Sources: Devon Housing Commission Report – University of Exeter & Devon Local Authorities, Poverty in Devon 2024 – Devon Health and Wellbeing, Devon Community Foundation Overview, Great British Life – Housing Crisis in Devon
Insight: For many families in Devon, poor housing feels like a daily struggle with cold, damp, and overcrowded conditions. Parents describe having to choose between heating and food, or leaving home during cold spells to avoid high energy bills. Children living in substandard housing face increased risks of respiratory illness, anxiety, and disrupted sleep. In rural and coastal areas, homes are often poorly insulated, off the gas grid, and far from services. Families placed in temporary accommodation report instability, lack of privacy, and emotional distress. These conditions not only affect physical health but also undermine children’s emotional development and educational engagement. The housing crisis is compounded by high property prices, under-occupation, and the conversion of long-term rentals into holiday lets, leaving many families with few options and a sense of being pushed out of their own communities.
| Gaps in insights and local research The Starting and Developing Well chapter provides valuable insight into the health and wellbeing of children and young people in Devon. However, there are areas where lived experience data is limited or could be expanded to strengthen understanding and inform service design. These include: Maternal Smoking and Infant Hospital Admissions: While flagged as priority issues, there is limited qualitative insight into why maternal smoking persists and how families experience early hospital admissions. More lived experience from maternity services, young parents, and health visitors could help. Vaccination Uptake: There is a lack of insight into parental attitudes, access barriers, and misinformation around childhood vaccinations, particularly flu and HPV. Understanding trust and cultural responsiveness in immunisation programmes could be helpful. Housing and Indoor Environment: Although data highlights deprivation in indoor environment quality, there is limited lived experience from families in poor housing, temporary accommodation, or fuel poverty. Emotional and developmental impacts are underexplored. Food Insecurity: Quantitative data is strong, but more insight is needed into how food insecurity affects dignity, mental health, and family dynamics. Lived experience from food hubs, schools, and VCSE partners could enrich understanding. |
Starting and Developing Well Priorities for Devon
- Champion Youth Voice and Opportunity: Empower young people to shape services and decisions. Address barriers like transport, housing, and service access, especially in rural areas.
- Support Neurodiverse Children and Young People: Promote inclusive education, mental health, and young services that are sensory aware, strengths-based, and co-designed.
- Early Years Health: Continue improving maternal and infant health, focusing on reducing smoking rates and hospital admissions for infants. Strengthen support for secure attachment and bonding through trauma-informed early years services.
- Educational Outcomes: Address the gap in school readiness and academic achievement, particularly for children receiving free school meals and those in care. Reduce pupil absenteeism to improve learning outcomes.

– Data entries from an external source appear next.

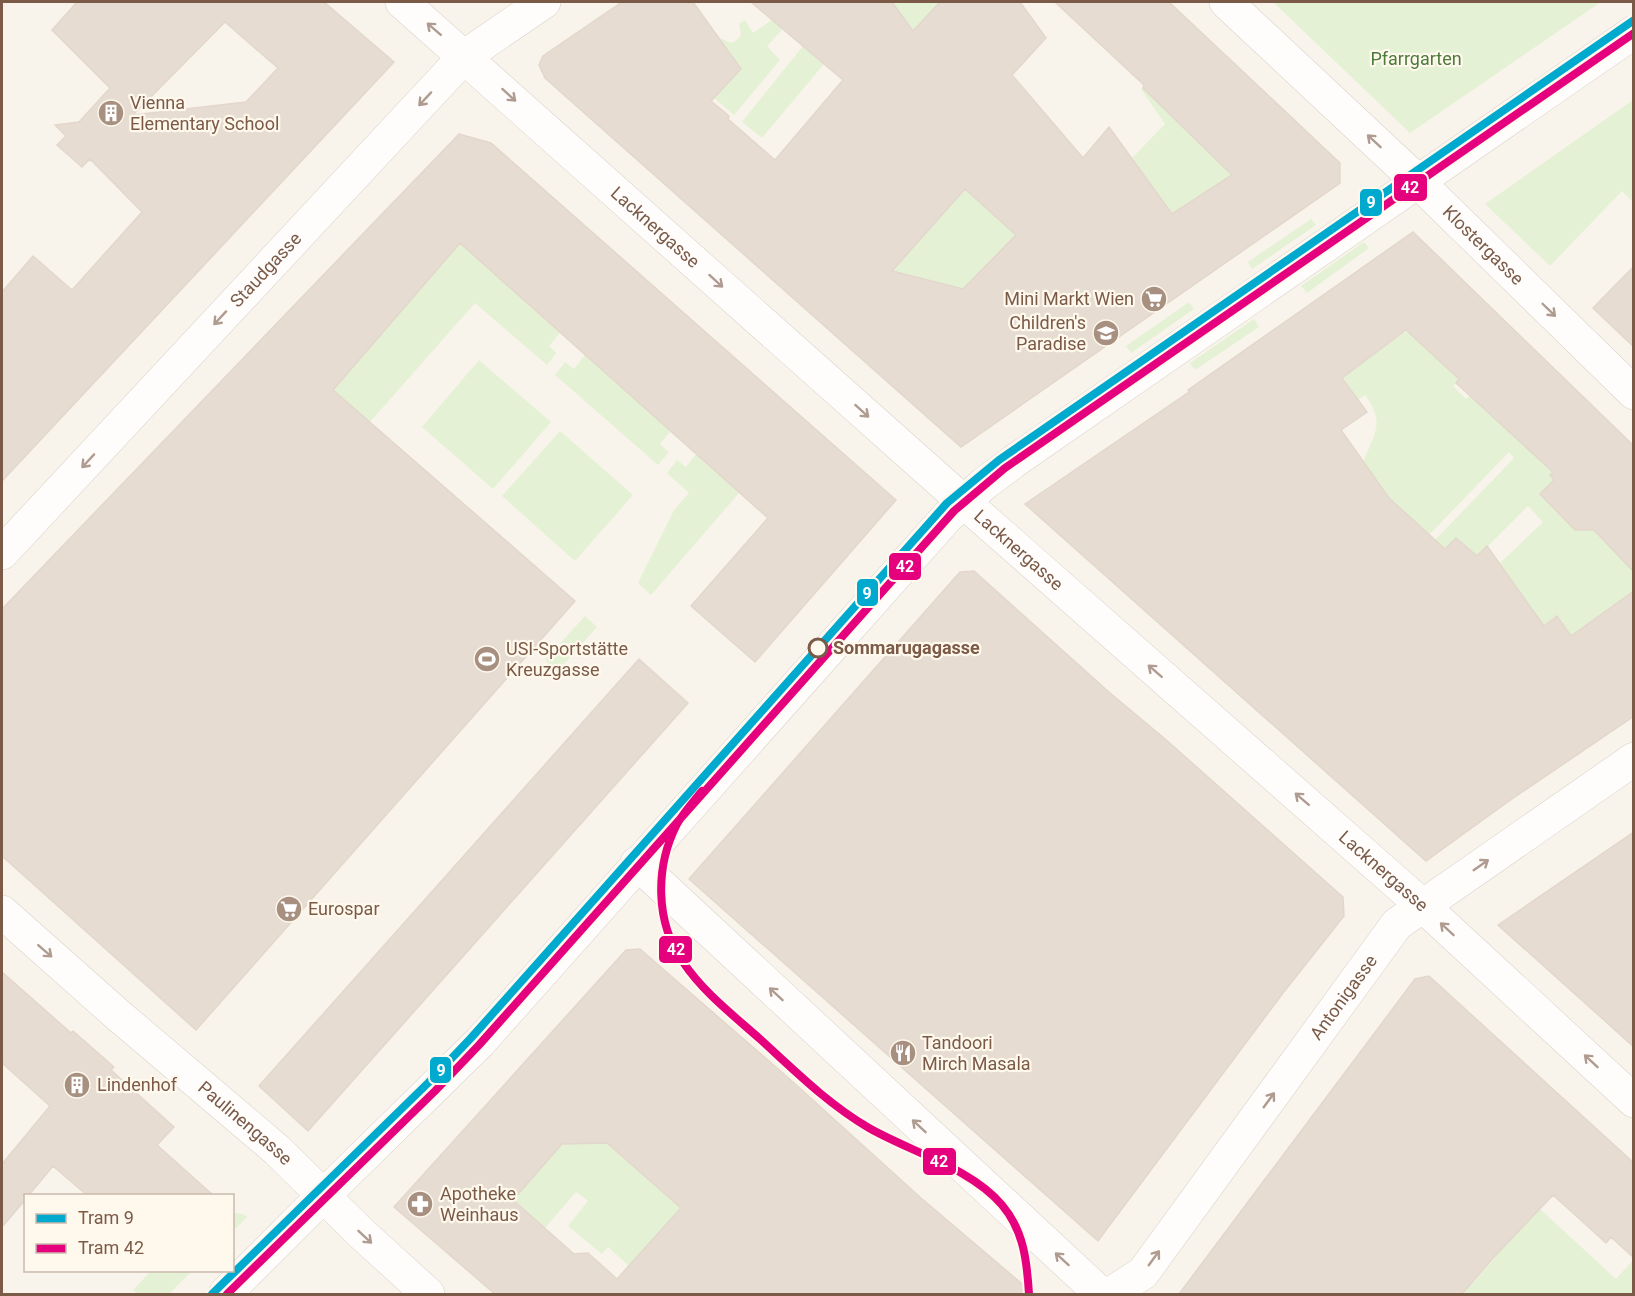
<svg xmlns="http://www.w3.org/2000/svg" width="1635" height="1296" viewBox="0 0 1635 1296" font-family="Roboto,sans-serif">
<rect width="100%" height="100%" fill="#f9f4eb"/>
<path fill="#e4f1d4" d="M892 2H940L913 31Z
M1273 2H1601L1410 133Z
M775 18 783 29 767 46 780 60 734 115 714 98 718 37 731 43 736 41 741 35 739 24 745 20 753 33Z
M803 46 824 64 762 138 742 122Z
M1145 86 1238 172 1173 215 1132 158 1165 124 1141 89Z
M1633 100V202L1622 191 1550 266 1485 204Z
M952 177 1016 235 965 289 960 288 956 300 885 268Z
M468 210V250L560 333 549 346 556 353 547 365 475 303 370 422 332 390 441 265Z
M1311 219 1316 225 1252 269 1248 262Z
M1364 242 1369 248 1307 293 1301 286Z
M1189 302 1194 309 1131 353 1126 346Z
M1254 319 1259 327 1195 370 1190 363Z
M1405 332 1411 333 1459 379 1453 386 1466 399 1472 393 1501 424 1554 471 1550 475 1565 491 1567 519 1575 530H1582L1590 526 1633 554V615H1600L1571 636 1557 616 1544 626 1500 563 1543 522 1528 506 1466 568 1476 556 1457 538 1445 549 1435 540 1514 458 1509 452 1429 535 1389 498 1363 462C1374 434 1386 423 1365 395L1358 400 1336 367 1378 351Z
M585 355 671 431 660 444 669 452 658 465 555 375 565 362 574 369Z
M479 360 551 422 493 489 422 427Z
M560 431 633 495 575 561 502 496Z
M696 454 739 493 651 595 638 583 674 510 689 493 667 473 677 460 686 467Z
M585 616 597 627 557 672 545 660Z
M589 1126 613 1149 682 1208 768 1251 674 1216 629 1266 608 1247 602 1254 568 1226 588 1201 576 1192 539 1235 535 1220 513 1199 537 1173 558 1142 562 1146 567 1140 570 1143 583 1144 588 1139Z
M1442 1207 1535 1214 1540 1209 1616 1279 1633 1260V1294H1457L1466 1283 1470 1286 1496 1257Z
M233 1213 243 1214 247 1217 233 1231Z
M151 1271V1270L192 1271 169 1294H138L133 1290Z"/>
<path fill="#e6dcd1" stroke="#e3d7cc" stroke-width="1.5" fill-rule="evenodd" d="M77 2H324L394 62 2 481V292L33 256 72 290 142 212 90 159 82 167 57 145 66 136 55 125 79 122 110 88 52 30ZM225 22 278 68 246 102 133 115Z
M622 2H693L741 69 711 101 729 116 728 119 775 160 843 80 751 2H892L913 31 940 2H1020L1046 38 1012 75 1083 158 1109 127 1172 214 1232 175 1143 88 1144 85 1055 2H1169L1340 163V183L961 447 545 78 539 65 543 56ZM965 189 1016 235 963 289 892 271Z
M459 134 491 143 896 500 755 662 691 606 768 518 460 243 333 390 575 601 196 1030 2 856V609Z
M1413 232 1634 446V572L1594 530H1575L1540 494 1554 480 1550 475 1553 472 1456 383 1459 379 1406 330 1342 378 1367 412 1341 430 1389 498 1445 549 1456 538 1477 556 1487 546 1544 626 1557 616 1571 636 1634 591V716L1509 801 1426 861 1025 504 1189 392 1188 390Z
M1634 266V347L1593 308Z
M974 571 1110 693 1164 738 1343 897 1344 916 1283 993 1098 1241 689 879 960 572Z
M639 659 688 703 308 1131 259 1086Z
M1634 832V1047L1498 925Z
M640 949 793 1082 921 1198 1034 1294H495L394 1207 626 950ZM607 1143 681 1208 617 1279 588 1253 574 1254 513 1200 562 1144Z
M2 972 71 1033 73 1031 114 1067 111 1070 174 1127 157 1145 214 1196H88L53 1166 28 1196H26V1199L2 1227V1164L50 1106 2 1063Z
M1429 976 1634 1163V1258L1611 1237 1606 1243 1553 1195 1495 1256 1462 1294H1179L1415 979Z"/>
<g fill="none" stroke-linecap="round" stroke-linejoin="round">
<defs>
<g id="minor">
<path id="s1" d="M402 2 956 495 1423 906 1634 1101"/>
<path id="s2" d="M1226 2 1411 175 1634 393"/>
<path id="s3" d="M2 553 465 56 544 2"/>
<path d="M637 863 1101 1294"/>
<path id="s4" d="M2 912 118 1015 277 1150 361 1233 428 1294"/>
<path d="M225 1294 323 1196 480 1042 948 516 985 483 1013 462 1634 32"/>
<path id="s5" d="M1110 1294 1143 1273 1397 924 1634 759"/>
</g>
</defs>
<use href="#minor" stroke="#d8d1c9" stroke-width="34"/>
<use href="#minor" stroke="#fefdfc" stroke-width="33"/>
<defs>
<path id="tram-1" d="M212 1294 428 1083 471 1038 947 503 999 460 1634 20"/>
<path id="tram-2" d="M702 791C693 802 684 812 677 824 655 867 655 922 683 962 703 992 733 1015 760 1039 795 1071 828 1104 869 1128 911 1152 971 1168 1002 1205 1024 1231 1027 1262 1029 1294
M227 1294 435 1091 479 1045 954 511 1005 468 1634 33"/>
</defs>
<use href="#tram-1" stroke="#fff8ed" stroke-width="12"/>
<use href="#tram-2" stroke="#fff8ed" stroke-width="12"/>
<use href="#tram-1" stroke="#00a9ce" stroke-width="8"/>
<use href="#tram-2" stroke="#e5007d" stroke-width="8"/>
</g>
<defs><path id="oneway-shaft" d="M-6 0H5M1.5-3L5.5 0L1.5 3" fill="none" stroke-width="1.6" stroke-linecap="round" stroke-linejoin="round" transform="scale(1.5)"/></defs>
<g stroke="#af9b8f">
<use href="#oneway-shaft" transform="translate(434 29) rotate(-139)"/>
<use href="#oneway-shaft" transform="translate(509 95) rotate(42)"/>
<use href="#oneway-shaft" transform="translate(425 99) rotate(133)"/>
<use href="#oneway-shaft" transform="translate(1374 141) rotate(-137)"/>
<use href="#oneway-shaft" transform="translate(716 281) rotate(42)"/>
<use href="#oneway-shaft" transform="translate(1549 310) rotate(44)"/>
<use href="#oneway-shaft" transform="translate(220 318) rotate(133)"/>
<use href="#oneway-shaft" transform="translate(862 411) rotate(42)"/>
<use href="#oneway-shaft" transform="translate(88 461) rotate(133)"/>
<use href="#oneway-shaft" transform="translate(1155 671) rotate(-139)"/>
<use href="#oneway-shaft" transform="translate(1302 799) rotate(-139)"/>
<use href="#oneway-shaft" transform="translate(1481 865) rotate(-35)"/>
<use href="#oneway-shaft" transform="translate(1447 929) rotate(-137)"/>
<use href="#oneway-shaft" transform="translate(45 951) rotate(41)"/>
<use href="#oneway-shaft" transform="translate(776 994) rotate(-137)"/>
<use href="#oneway-shaft" transform="translate(1591 1061) rotate(-137)"/>
<use href="#oneway-shaft" transform="translate(1269 1100) rotate(-54)"/>
<use href="#oneway-shaft" transform="translate(919 1126) rotate(-137)"/>
<use href="#oneway-shaft" transform="translate(365 1237) rotate(43)"/>
<use href="#oneway-shaft" transform="translate(1154 1258) rotate(-54)"/>
<use href="#oneway-shaft" transform="translate(1062 1259) rotate(-138)"/>
</g>
<defs>
<symbol id="building-disc" viewBox="-11 -11 22 22"><circle r="9.5" fill="#a79080" stroke="#fff8ed"/><path d="M-4-6H4V6H1V3H-1V6H-4ZM-2.5-4.3h1.7v1.8h-1.7ZM.8-4.3h1.7v1.8H.8ZM-2.5-1h1.7V.8h-1.7ZM.8-1h1.7V.8H.8Z" fill="#fff"/></symbol>
<symbol id="supermarket-disc" viewBox="-11 -11 22 22"><circle r="9.5" fill="#a79080" stroke="#fff8ed"/><path d="M-6-5.5h2.5l.6 2H6L4.5 2H-2.5L-4.4-4H-6ZM-1.5 3.2a1.3 1.3 0 1 0 .1 0ZM3 3.2a1.3 1.3 0 1 0 .1 0Z" fill="#fff"/></symbol>
<symbol id="school-disc" viewBox="-11 -11 22 22"><circle r="9.5" fill="#a79080" stroke="#fff8ed"/><path d="M0-5L7-2L0 1L-7-2ZM-4 1L0 2.5L4 1V4Q0 6-4 4Z" fill="#fff"/></symbol>
<symbol id="stadium-disc" viewBox="-11 -11 22 22"><circle r="9.5" fill="#a79080" stroke="#fff8ed"/><path d="M0-5a6.5 5 0 1 0 0 10a6.5 5 0 1 0 0-10ZM-3.5-1.8h7v3.6h-7Z" fill="#fff"/></symbol>
<symbol id="restaurant-disc" viewBox="-11 -11 22 22"><circle r="9.5" fill="#a79080" stroke="#fff8ed"/><path d="M-5-6h1v4h1v-4h1v4h1v-4h1v5L-1.5 .5V6h-2V.5L-5-1ZM5-6V6H3V1.5H1.5Q1.5-4 5-6Z" fill="#fff"/></symbol>
<symbol id="pharmacy-disc" viewBox="-11 -11 22 22"><circle r="9.5" fill="#a79080" stroke="#fff8ed"/><path d="M-2-6h4v4h4v4h-4v4h-4v-4h-4v-4h4Z" fill="#fff"/></symbol>
</defs>
<g fill-rule="evenodd">
<use href="#building-disc" x="96" y="98" width="30" height="30"/>
<use href="#supermarket-disc" x="1139" y="284" width="30" height="30"/>
<use href="#school-disc" x="1091" y="318" width="30" height="30"/>
<use href="#stadium-disc" x="472" y="644" width="30" height="30"/>
<use href="#supermarket-disc" x="274" y="894" width="30" height="30"/>
<use href="#restaurant-disc" x="888" y="1038" width="30" height="30"/>
<use href="#building-disc" x="62" y="1070" width="30" height="30"/>
<use href="#pharmacy-disc" x="405" y="1189" width="30" height="30"/>
</g>
<circle fill="#fff8ed" stroke="#7b5a47" stroke-width="3" cx="818" cy="648" r="9"/>
<g text-anchor="middle" stroke-width="4.5" stroke-linejoin="round" paint-order="stroke">
<g font-size="18" fill="#4c7b3b" stroke="#fff8ed">
<text x="1416" y="65">Pfarrgarten</text>
</g>
<g font-size="18" fill="#7b5a47" stroke="#fff8ed" text-anchor="start">
<text x="130" y="109">Vienna<tspan x="130" dy="21">Elementary School</tspan></text>
<text x="1134" y="305" text-anchor="end">Mini Markt Wien</text>
<text x="1086" y="329" text-anchor="end">Children's<tspan x="1086" dy="21">Paradise</tspan></text>
<text x="506" y="655">USI-Sportstätte<tspan x="506" dy="21">Kreuzgasse</tspan></text>
<text x="308" y="915">Eurospar</text>
<text x="922" y="1049">Tandoori<tspan x="922" dy="21">Mirch Masala</tspan></text>
<text x="97" y="1091">Lindenhof</text>
<text x="440" y="1200">Apotheke<tspan x="440" dy="21">Weinhaus</tspan></text>
</g>
<g font-size="18" fill="#7b5a47" stroke="#fff8ed">
<text dy="6" stroke="none"><textPath href="#s1" startOffset="339">Lacknergasse</textPath></text>
<text dy="6" stroke="none"><textPath href="#s2" startOffset="354">Klostergasse</textPath></text>
<text dy="6" stroke="none"><textPath href="#s3" startOffset="387">Staudgasse</textPath></text>
<text dy="6" stroke="none"><textPath href="#s1" startOffset="825">Lacknergasse</textPath></text>
<text dy="6" stroke="none"><textPath href="#s1" startOffset="1311">Lacknergasse</textPath></text>
<text dy="6" stroke="none"><textPath href="#s5" startOffset="380">Antonigasse</textPath></text>
<text dy="6" stroke="none"><textPath href="#s4" startOffset="322">Paulinengasse</textPath></text>
</g>
<g font-size="18" font-weight="bold" fill="#7b5a47" stroke="#fff8ed" text-anchor="start">
<text x="833" y="654">Sommarugagasse</text>
</g>
</g>
<g stroke="#fff8ed" stroke-width="2">
<rect x="1393" y="173" width="35" height="29" rx="6" fill="#e5007d"/>
<rect x="1359" y="188" width="24" height="29" rx="6" fill="#00a9ce"/>
<rect x="888" y="552" width="34" height="29" rx="6" fill="#e5007d"/>
<rect x="856" y="578" width="23" height="29" rx="6" fill="#00a9ce"/>
<rect x="658" y="935" width="35" height="29" rx="6" fill="#e5007d"/>
<rect x="429" y="1056" width="23" height="28" rx="6" fill="#00a9ce"/>
<rect x="922" y="1147" width="35" height="29" rx="6" fill="#e5007d"/>
</g>
<g font-size="16" text-anchor="middle" font-weight="bold" fill="#fff">
<text x="1410" y="193">42</text>
<text x="1371" y="208">9</text>
<text x="905" y="572">42</text>
<text x="867" y="599">9</text>
<text x="676" y="955">42</text>
<text x="441" y="1076">9</text>
<text x="939" y="1167">42</text>
</g>
<rect width="1635" height="1296" fill="none" stroke="#7b5a47" stroke-width="6"/>
<rect x="24" y="1194" width="210" height="78" fill="#fff8ed" stroke="#cab9ab" stroke-width="1.5"/>
<rect x="36" y="1214" width="30" height="9" fill="#00a9ce" stroke="#cab9ab" stroke-width="1.5"/>
<text x="78" y="1224" font-size="18" fill="#7b5a47">Tram 9</text>
<rect x="36" y="1244" width="30" height="9" fill="#e5007d" stroke="#cab9ab" stroke-width="1.5"/>
<text x="78" y="1254" font-size="18" fill="#7b5a47">Tram 42</text>
</svg>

- Healthy Behaviours: Promote better dietary habits, sleep, and physical activity among children. Address food insecurity, especially in vulnerable households.
- Mental Health: Improve mental health services and support for children and young people, with a focus on reducing hospital admissions for mental health conditions, self-harm, and injuries. Expand early intervention and identity-affirming environments.
- Employment: Target areas with higher unemployment rates to provide job training and support, particularly in rural and coastal areas, to improve family financial stability.
- Housing Conditions: Improve housing quality, particularly in areas with poor indoor environment quality, to ensure adequate living conditions and heating.
- Vaccination Rates: Increase efforts to improve vaccination rates across all age groups to meet NHS targets and ensure better public health outcomes.